Electrochemistry 2 Question 3
3. Consider the statements $S_{1}$ and $S_{2}$ :
$\mathbf{S}_{1}$ : Conductivity always increases with decrease in the concentration of electrolyte.
$\mathbf{S}_{\mathbf{2}}$ : Molar conductivity always increases with decrease in the concentration of electrolyte.
The correct option among the following is
(2019 Main, 10 April I)
(a) $S_{1}$ is correct and $S_{2}$ is wrong
(b) $\mathrm{S}{1}$ is wrong and $\mathrm{S}{2}$ is correct
(c) Both $\mathrm{S}{1}$ and $\mathrm{S}{2}$ are wrong
(d) Both $\mathrm{S}{1}$ and $\mathrm{S}{2}$ are correct
Show Answer
Solution:
- The explanation of statements $\left(\mathrm{S}{1}\right.$ and $\left.\mathrm{S}{2}\right)$ are as follows :
In conductivity cell, conductivity $(\kappa)$ is equal to the sum of ionic conductances (c), of an electrolytic solution present is unit volume of the solution enclosed by two electrodes of unit area $(a \neq 1)$ separated by a unit length $(l=1)$.
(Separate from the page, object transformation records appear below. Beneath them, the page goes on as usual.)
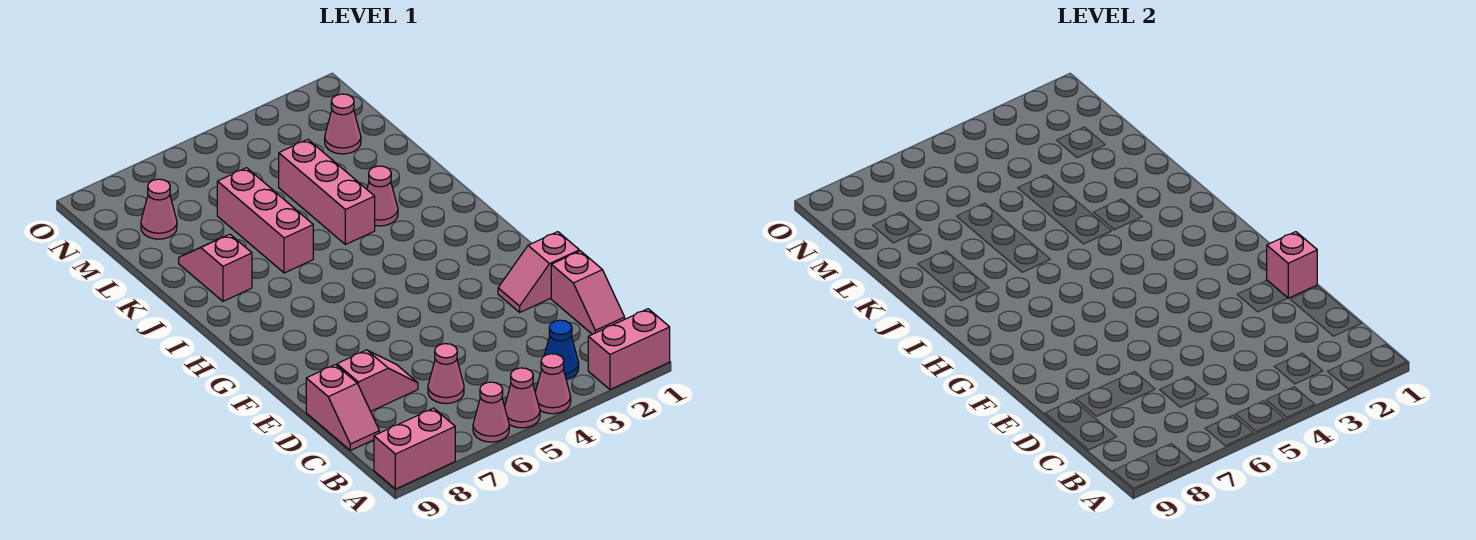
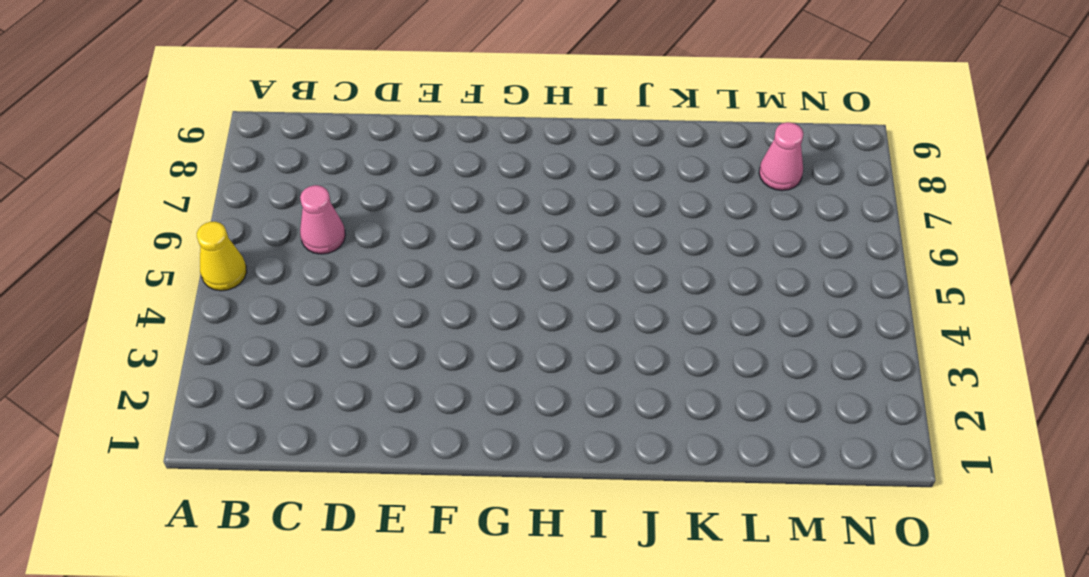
yellow 1x1 cone [197,222,247,291] -> pink 1x1 cone [505,368,540,428]
none -> pink 1x2 brick [588,309,670,390]
none -> pink 1x1 cone [535,354,571,414]
none -> pink 1x1 cone [473,382,509,442]

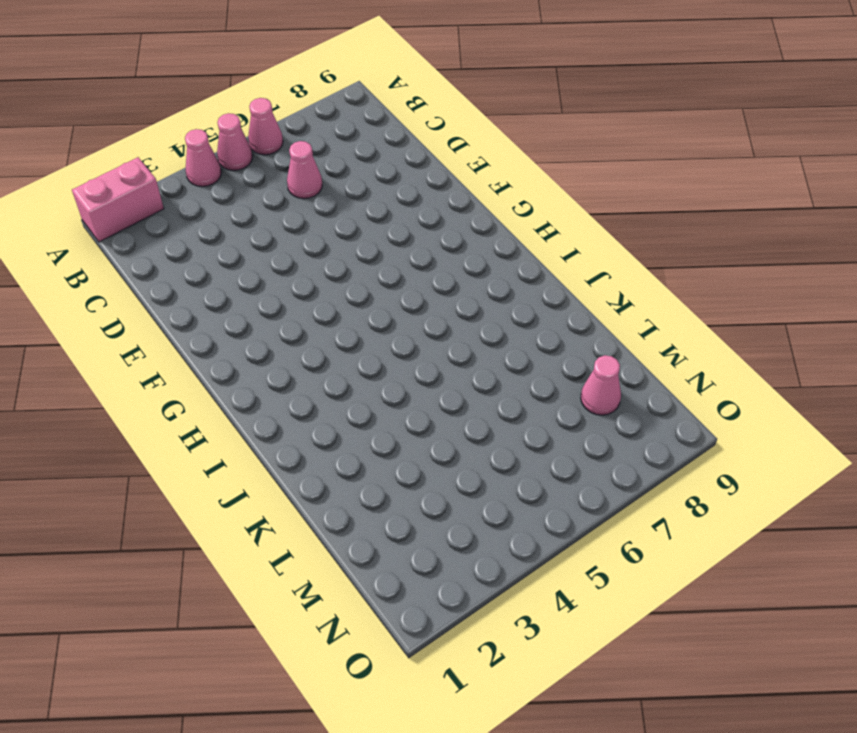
none -> pink 1x2 brick [374,408,455,489]
none -> blue 1x1 cone [544,320,579,380]
none -> pink 1x2 slope [551,251,625,334]

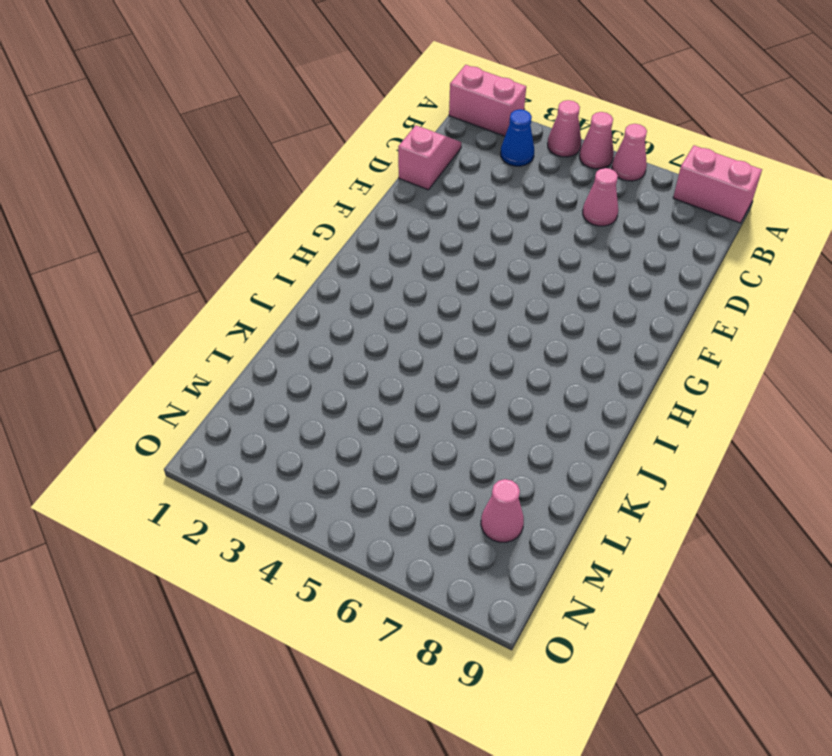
none -> pink 1x2 slope [306,365,379,450]
none -> pink 1x2 slope [337,350,418,411]
none -> pink 1x2 slope [498,232,579,312]

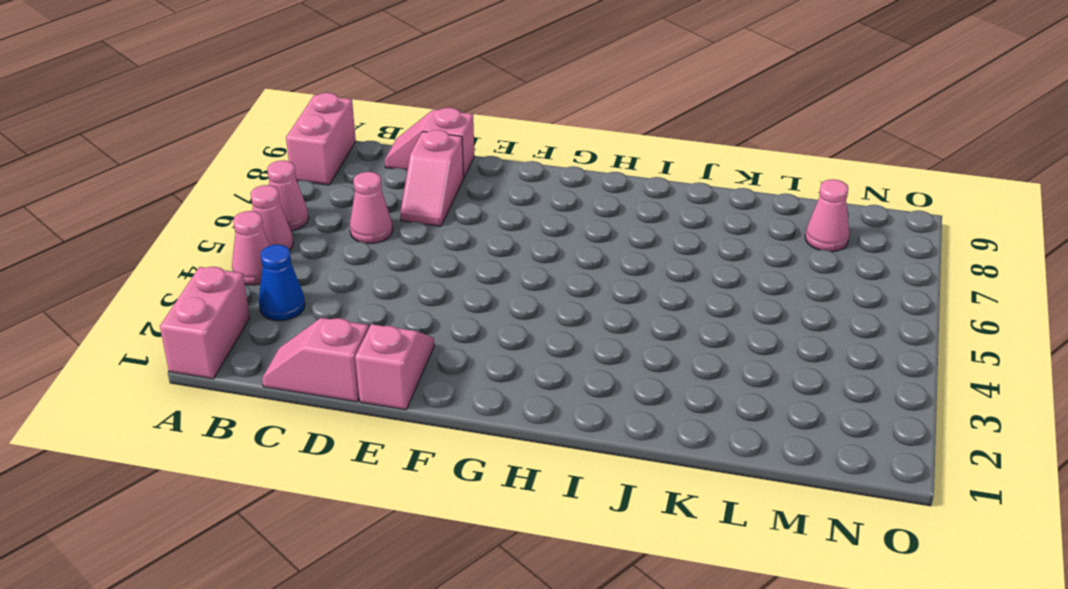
none -> pink 1x1 cone [367,166,398,226]
none -> pink 1x3 brick [279,139,375,245]
none -> pink 1x3 brick [217,168,313,273]

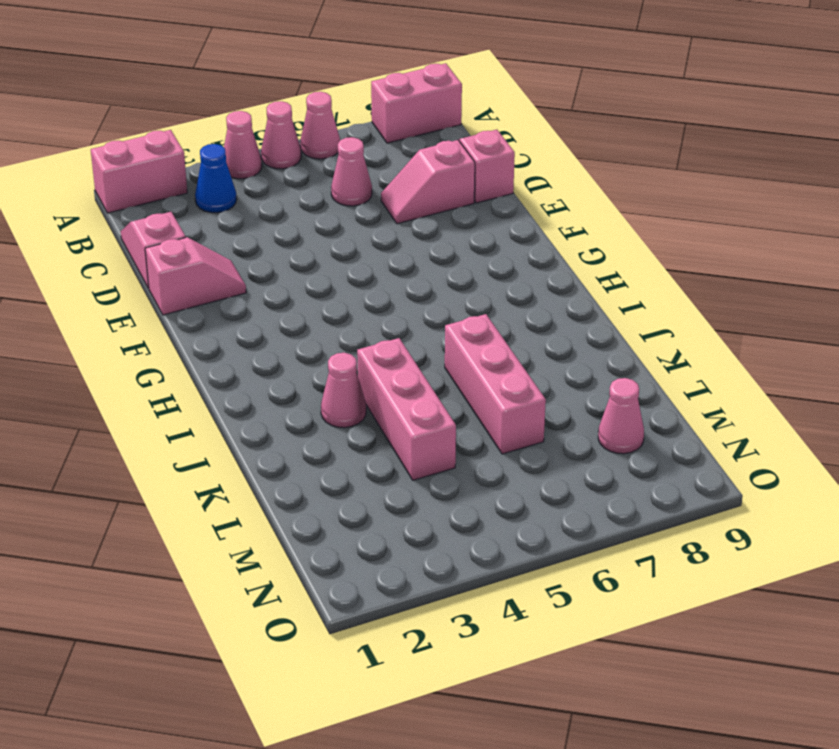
none -> pink 1x2 slope [179,234,252,301]
none -> pink 1x1 cone [325,94,361,154]
none -> pink 1x1 brick [1267,232,1317,298]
$$ \kappa=c \times \frac{l}{a} \Rightarrow \kappa=c \text { when } l=1, a=1 $$
So, with decrease in the concentration of electrolyte, number of ions in the given unit volume also decreases, i.e. $\kappa$ [conductivity] also decreases.
Thus, statement $S_{1}$ is wrong. $S_{2}$ : Molar conductivity $\left(\lambda_{m}\right)$ is defined as the conducting power of all the ions present in a solution containing 1 mole of an electrolyte.
$$ \lambda_{m}=\kappa \times V_{\mathrm{mL}}=\kappa \times \frac{1000}{M} $$
where, $V_{\mathrm{mL}}=$ volume in $\mathrm{mL}$ containing 1 mole of electrolyte $m=$ molar concentration $(\mathrm{mol} / \mathrm{L})$ So, in a conductivity cell
$$ \lambda_{m} \propto \frac{1}{M} $$
i.e. molar conductivity increases with decrease in the concentration $(M)$ of electrolyte.
Thus, statement $\mathrm{S}_{2}$ is correct.